Stumptown: The Case of the Baby in the Velvet Case - Greg Rucka, Matthew Southworth, Rico Renzi - Finally! Stumptown returns! Fuckin' stoked! The continuing adventures of Dex Parios, Portland's not toughest, not smartest, not most cunning, but certainly resolved, resilient and ballsy private detective. You like your PIs to be sexually-frustrated hustlers scraped off society's shoes with the rest of the city-grit? Stumptown's for you. Case of the Baby in the Velvet Case feels a bit slighter than The Case of the Girl Who Took Her Shampoo But Left Her Mini, but it rocks along in stride and features a truly show-stopping car chase sequence - really, how do you pull off a car-chase that exciting in a comic book? Let's just hope there's more coming soon.

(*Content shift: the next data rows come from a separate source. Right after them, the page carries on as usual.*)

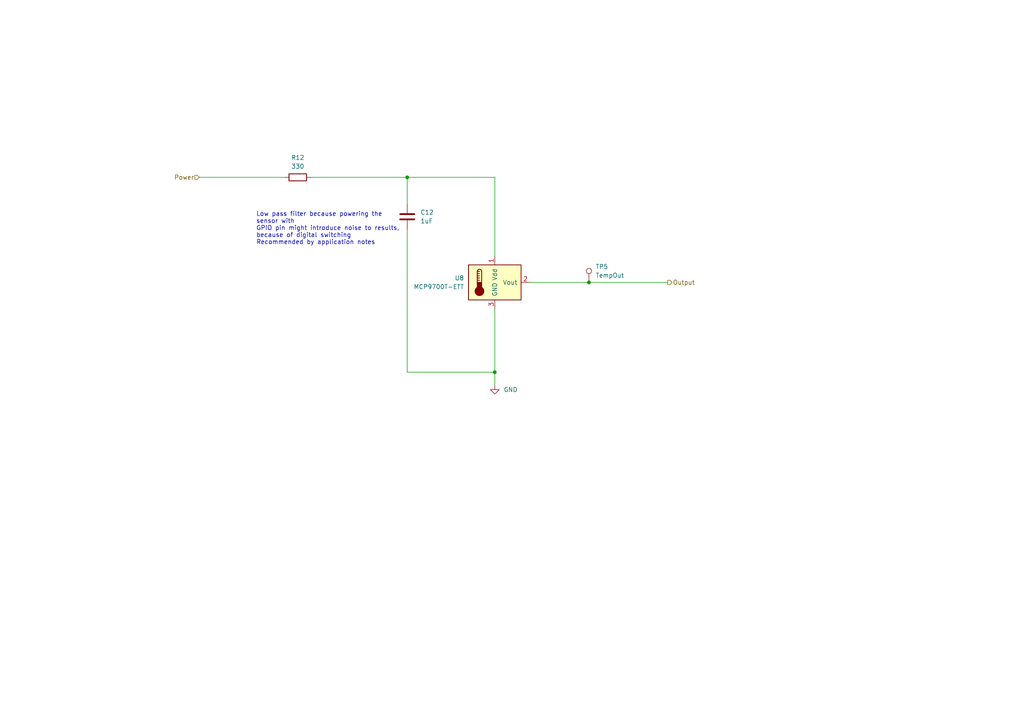
<source format=kicad_sch>
(kicad_sch (version 20211123) (generator eeschema)

  (uuid cb4bccd4-ab44-4360-b2fa-f9c9a6a44fe6)

  (paper "A4")

  (title_block
    (title "Temperature Sensor")
    (date "2022-03-09")
    (rev "v1.0")
    (company "University of Cape Town")
    (comment 4 "Author: Kelvin Yankey")
  )

  

  (junction (at 170.815 81.915) (diameter 0) (color 0 0 0 0)
    (uuid 1c12e258-fe3b-458e-be66-2152e22bb6bc)
  )
  (junction (at 118.11 51.435) (diameter 0) (color 0 0 0 0)
    (uuid 42687dae-5433-4548-acf3-b460ae53bef8)
  )
  (junction (at 143.51 107.95) (diameter 0) (color 0 0 0 0)
    (uuid 6623f803-3191-4e92-a974-5f9b02ea36e6)
  )

  (wire (pts (xy 143.51 89.535) (xy 143.51 107.95))
    (stroke (width 0) (type default) (color 0 0 0 0))
    (uuid 082ecb16-bdc7-404f-9607-610400050981)
  )
  (wire (pts (xy 118.11 51.435) (xy 143.51 51.435))
    (stroke (width 0) (type default) (color 0 0 0 0))
    (uuid 2a858c9b-e4f8-4f61-8fe3-013e9d1f8fd5)
  )
  (wire (pts (xy 170.815 81.915) (xy 193.675 81.915))
    (stroke (width 0) (type default) (color 0 0 0 0))
    (uuid 30f6c7c3-641c-4be5-82af-c97096963dd1)
  )
  (wire (pts (xy 118.11 51.435) (xy 118.11 59.055))
    (stroke (width 0) (type default) (color 0 0 0 0))
    (uuid 36c3fe4a-aa9a-495a-bb46-cf8df95b2c34)
  )
  (wire (pts (xy 153.67 81.915) (xy 170.815 81.915))
    (stroke (width 0) (type default) (color 0 0 0 0))
    (uuid 3a2b5101-aaea-4af8-a40a-ae2645bfabd9)
  )
  (wire (pts (xy 90.17 51.435) (xy 118.11 51.435))
    (stroke (width 0) (type default) (color 0 0 0 0))
    (uuid 409ac8e9-115c-4400-ab6d-1e1d9ecd2904)
  )
  (wire (pts (xy 143.51 51.435) (xy 143.51 74.295))
    (stroke (width 0) (type default) (color 0 0 0 0))
    (uuid 4a40e094-f21a-4fb0-ba28-4ea9335dbc8c)
  )
  (wire (pts (xy 143.51 107.95) (xy 118.11 107.95))
    (stroke (width 0) (type default) (color 0 0 0 0))
    (uuid 4ece09d6-80c4-456a-8478-f8ca404afb53)
  )
  (wire (pts (xy 118.11 107.95) (xy 118.11 66.675))
    (stroke (width 0) (type default) (color 0 0 0 0))
    (uuid 53c6c776-c26f-48fb-8fc9-23735b1d4eb7)
  )
  (wire (pts (xy 57.785 51.435) (xy 82.55 51.435))
    (stroke (width 0) (type default) (color 0 0 0 0))
    (uuid 961432c1-1bd7-464d-95af-efaf33643fb7)
  )
  (wire (pts (xy 143.51 107.95) (xy 143.51 111.76))
    (stroke (width 0) (type default) (color 0 0 0 0))
    (uuid bc2b2bc7-c523-4215-a00e-3acfeb2fbc11)
  )

  (text "Low pass filter because powering the \nsensor with\nGPIO pin might introduce noise to results,\nbecause of digital switching\nRecommended by application notes\n"
    (at 74.295 71.12 0)
    (effects (font (size 1.27 1.27)) (justify left bottom))
    (uuid 72a36e19-441c-4e1e-80d1-c96dd036cd08)
  )

  (hierarchical_label "Output" (shape output) (at 193.675 81.915 0)
    (effects (font (size 1.27 1.27)) (justify left))
    (uuid 3783bc3e-1ffb-42a6-88ed-53411cdc7dc2)
  )
  (hierarchical_label "Power" (shape input) (at 57.785 51.435 180)
    (effects (font (size 1.27 1.27)) (justify right))
    (uuid 39551167-2709-49bf-bdd4-7d2299c68a6c)
  )

  (symbol (lib_id "Device:C") (at 118.11 62.865 0) (unit 1)
    (in_bom yes) (on_board yes) (fields_autoplaced)
    (uuid 1bab46dd-f520-45a1-83fe-b0c86807ba63)
    (property "Reference" "C12" (id 0) (at 121.92 61.5949 0)
      (effects (font (size 1.27 1.27)) (justify left))
    )
    (property "Value" "1uF" (id 1) (at 121.92 64.1349 0)
      (effects (font (size 1.27 1.27)) (justify left))
    )
    (property "Footprint" "Capacitor_SMD:CP_Elec_5x5.3" (id 2) (at 119.0752 66.675 0)
      (effects (font (size 1.27 1.27)) hide)
    )
    (property "Datasheet" "~" (id 3) (at 118.11 62.865 0)
      (effects (font (size 1.27 1.27)) hide)
    )
    (property "JLCPart" "C72491" (id 4) (at 118.11 62.865 0)
      (effects (font (size 1.27 1.27)) hide)
    )
    (property "JLC Part #" "C72491" (id 5) (at 118.11 62.865 0)
      (effects (font (size 1.27 1.27)) hide)
    )
    (pin "1" (uuid e12f5a3f-6e2c-451a-a341-2ec9d171bdc7))
    (pin "2" (uuid 4947f089-a9e8-4165-b52e-e3e12a542d1b))
  )

  (symbol (lib_id "power:GND") (at 143.51 111.76 0) (unit 1)
    (in_bom yes) (on_board yes) (fields_autoplaced)
    (uuid 4aab5794-b8e9-448b-a3a0-5d63b17a3176)
    (property "Reference" "#PWR035" (id 0) (at 143.51 118.11 0)
      (effects (font (size 1.27 1.27)) hide)
    )
    (property "Value" "GND" (id 1) (at 146.05 113.0299 0)
      (effects (font (size 1.27 1.27)) (justify left))
    )
    (property "Footprint" "" (id 2) (at 143.51 111.76 0)
      (effects (font (size 1.27 1.27)) hide)
    )
    (property "Datasheet" "" (id 3) (at 143.51 111.76 0)
      (effects (font (size 1.27 1.27)) hide)
    )
    (pin "1" (uuid e90e32aa-33f2-49ed-a646-bf2b655b8476))
  )

  (symbol (lib_id "Connector:TestPoint") (at 170.815 81.915 0) (unit 1)
    (in_bom yes) (on_board yes) (fields_autoplaced)
    (uuid 684746c4-1887-4b1d-9bbf-734e8ddab14d)
    (property "Reference" "TP5" (id 0) (at 172.72 77.3429 0)
      (effects (font (size 1.27 1.27)) (justify left))
    )
    (property "Value" "TempOut" (id 1) (at 172.72 79.8829 0)
      (effects (font (size 1.27 1.27)) (justify left))
    )
    (property "Footprint" "TestPoint:TestPoint_Pad_D1.0mm" (id 2) (at 175.895 81.915 0)
      (effects (font (size 1.27 1.27)) hide)
    )
    (property "Datasheet" "~" (id 3) (at 175.895 81.915 0)
      (effects (font (size 1.27 1.27)) hide)
    )
    (pin "1" (uuid 87d36f32-7889-4541-b24f-598053c7ce5d))
  )

  (symbol (lib_id "Device:R") (at 86.36 51.435 90) (unit 1)
    (in_bom yes) (on_board yes) (fields_autoplaced)
    (uuid c59f77fd-581a-411c-9bbc-fc241b155681)
    (property "Reference" "R12" (id 0) (at 86.36 45.72 90))
    (property "Value" "330" (id 1) (at 86.36 48.26 90))
    (property "Footprint" "Resistor_SMD:R_0402_1005Metric" (id 2) (at 86.36 53.213 90)
      (effects (font (size 1.27 1.27)) hide)
    )
    (property "Datasheet" "https://datasheet.lcsc.com/lcsc/2110252230_UNI-ROYAL-Uniroyal-Elec-0402WGF3300TCE_C25104.pdf" (id 3) (at 86.36 51.435 0)
      (effects (font (size 1.27 1.27)) hide)
    )
    (property "JLCPart" " C25104" (id 4) (at 86.36 51.435 0)
      (effects (font (size 1.27 1.27)) hide)
    )
    (property "JLC Part #" " C25104" (id 5) (at 86.36 51.435 0)
      (effects (font (size 1.27 1.27)) hide)
    )
    (property "Price" "0.0007" (id 6) (at 86.36 51.435 0)
      (effects (font (size 1.27 1.27)) hide)
    )
    (pin "1" (uuid f1b0cd72-9e15-4d7d-8199-896754d837c1))
    (pin "2" (uuid e6101d47-4c17-47d7-a87d-3c081a41de98))
  )

  (symbol (lib_id "Sensor_Temperature:MCP9700T-ETT") (at 143.51 81.915 0) (unit 1)
    (in_bom yes) (on_board yes) (fields_autoplaced)
    (uuid dcc5e860-8e31-455e-9fff-99d1a4b62679)
    (property "Reference" "U8" (id 0) (at 134.62 80.6449 0)
      (effects (font (size 1.27 1.27)) (justify right))
    )
    (property "Value" "MCP9700T-ETT" (id 1) (at 134.62 83.1849 0)
      (effects (font (size 1.27 1.27)) (justify right))
    )
    (property "Footprint" "Package_TO_SOT_SMD:SOT-23" (id 2) (at 143.51 92.075 0)
      (effects (font (size 1.27 1.27)) hide)
    )
    (property "Datasheet" "http://ww1.microchip.com/downloads/en/DeviceDoc/21942e.pdf" (id 3) (at 139.7 75.565 0)
      (effects (font (size 1.27 1.27)) hide)
    )
    (property "JLCPart" " C42288" (id 4) (at 143.51 81.915 0)
      (effects (font (size 1.27 1.27)) hide)
    )
    (property "JLC Part #" " C42288" (id 5) (at 143.51 81.915 0)
      (effects (font (size 1.27 1.27)) hide)
    )
    (property "Price" "0.7397" (id 6) (at 143.51 81.915 0)
      (effects (font (size 1.27 1.27)) hide)
    )
    (pin "1" (uuid 78e9fb0c-04a5-4088-a599-fae1a0fda152))
    (pin "2" (uuid 6de5c114-7fb6-450c-9866-16d67b6e9a35))
    (pin "3" (uuid 0b035bb2-91dd-4e87-a872-749a896ae253))
  )
)

</source>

Sweet Tooth: Out of the Deep Woods - Jeff Lemire - Started this series just as the final issue was hitting stands. Glad to know it continued and very interested to see where it concludes because damn, if this ain't some weird-ass shit in the first trade. Part The Road, part The Road Warrior, this post-apocalyptic, mutant, monster epic walks a winding trail through a waste-land of deep, dark Americana. Harsh, inventive and moving. Where do we go now?